Nuclear movement in muscle. This is a general model based on data from cultured myotubes and in vivo Drosophila muscles. (A) The microtubules associated with a newly incorporated nucleus associate with the microtubules from the already incorporated nuclei in the center of the muscle. (Aa) Hypothetically, a minus-end directed motor could interact with the overlapping antiparallel microtubules and slide these microtubules to move nuclei together. (Ab) Dynein localized to the nuclear envelope carries the newly incorporated nucleus toward the already incorporated nuclei.
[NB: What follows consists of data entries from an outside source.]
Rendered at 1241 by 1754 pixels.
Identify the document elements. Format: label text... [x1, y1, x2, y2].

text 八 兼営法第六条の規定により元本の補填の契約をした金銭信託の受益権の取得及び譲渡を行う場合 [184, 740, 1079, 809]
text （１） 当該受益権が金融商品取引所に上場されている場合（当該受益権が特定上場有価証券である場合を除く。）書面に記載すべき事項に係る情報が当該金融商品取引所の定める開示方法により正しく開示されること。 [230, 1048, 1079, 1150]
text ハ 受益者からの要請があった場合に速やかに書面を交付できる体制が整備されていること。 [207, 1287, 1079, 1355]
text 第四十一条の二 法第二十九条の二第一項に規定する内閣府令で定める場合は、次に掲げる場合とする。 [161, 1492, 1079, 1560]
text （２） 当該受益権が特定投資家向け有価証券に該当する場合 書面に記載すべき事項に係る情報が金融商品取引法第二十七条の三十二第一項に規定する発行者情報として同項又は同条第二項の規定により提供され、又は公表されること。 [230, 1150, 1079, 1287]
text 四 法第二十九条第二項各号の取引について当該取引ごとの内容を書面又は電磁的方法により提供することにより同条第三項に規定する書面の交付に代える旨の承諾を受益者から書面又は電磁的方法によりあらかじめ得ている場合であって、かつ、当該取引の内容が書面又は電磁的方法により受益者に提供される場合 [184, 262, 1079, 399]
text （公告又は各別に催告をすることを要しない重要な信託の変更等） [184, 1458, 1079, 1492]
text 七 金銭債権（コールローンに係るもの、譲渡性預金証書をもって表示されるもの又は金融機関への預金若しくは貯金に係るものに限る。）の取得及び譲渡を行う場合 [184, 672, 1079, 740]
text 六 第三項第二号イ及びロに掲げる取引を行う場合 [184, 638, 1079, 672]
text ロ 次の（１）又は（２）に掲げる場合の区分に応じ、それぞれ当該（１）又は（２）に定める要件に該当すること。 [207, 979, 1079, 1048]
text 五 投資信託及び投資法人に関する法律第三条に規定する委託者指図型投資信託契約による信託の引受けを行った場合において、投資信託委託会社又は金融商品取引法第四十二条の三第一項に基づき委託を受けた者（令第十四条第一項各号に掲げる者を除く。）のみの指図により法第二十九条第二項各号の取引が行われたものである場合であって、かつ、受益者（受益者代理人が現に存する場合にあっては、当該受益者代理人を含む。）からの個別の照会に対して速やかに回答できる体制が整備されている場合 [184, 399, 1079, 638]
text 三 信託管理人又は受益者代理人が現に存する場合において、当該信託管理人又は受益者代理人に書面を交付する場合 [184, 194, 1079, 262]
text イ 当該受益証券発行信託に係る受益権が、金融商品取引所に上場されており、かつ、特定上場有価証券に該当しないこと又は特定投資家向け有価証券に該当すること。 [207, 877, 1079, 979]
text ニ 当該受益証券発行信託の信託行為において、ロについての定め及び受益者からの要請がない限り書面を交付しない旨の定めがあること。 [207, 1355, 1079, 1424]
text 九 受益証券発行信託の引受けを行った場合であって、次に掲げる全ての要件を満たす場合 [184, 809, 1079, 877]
Crucially, when the active motor is kinesin, the cargo-transport model moves nuclei away from their neighbors. (B) Nuclei are spaced equidistantly from their neighbors. Two mechanisms have been proposed. (Ba) Kinesin-dependent sliding of antiparallel microtubules moves nuclei away. (Bb) Dynein-dependent cortical pulling moves nuclei away from the cluster. (C) Nuclei move to the periphery of the muscle when myofibrils are zippered together in a desmin-dependent mechanism. The density of the myofibril network excludes the large nucleus from the cell interior.

Fig. 5.

Cortical pulling as seen in Ashbya gossypii. Microtubules extend from the microtubule-organizing center that is associated with a nucleus and interact with dynein that is anchored at the cortex. Because dynein is anchored and cannot move, it pulls the minus-end of the microtubule toward its position.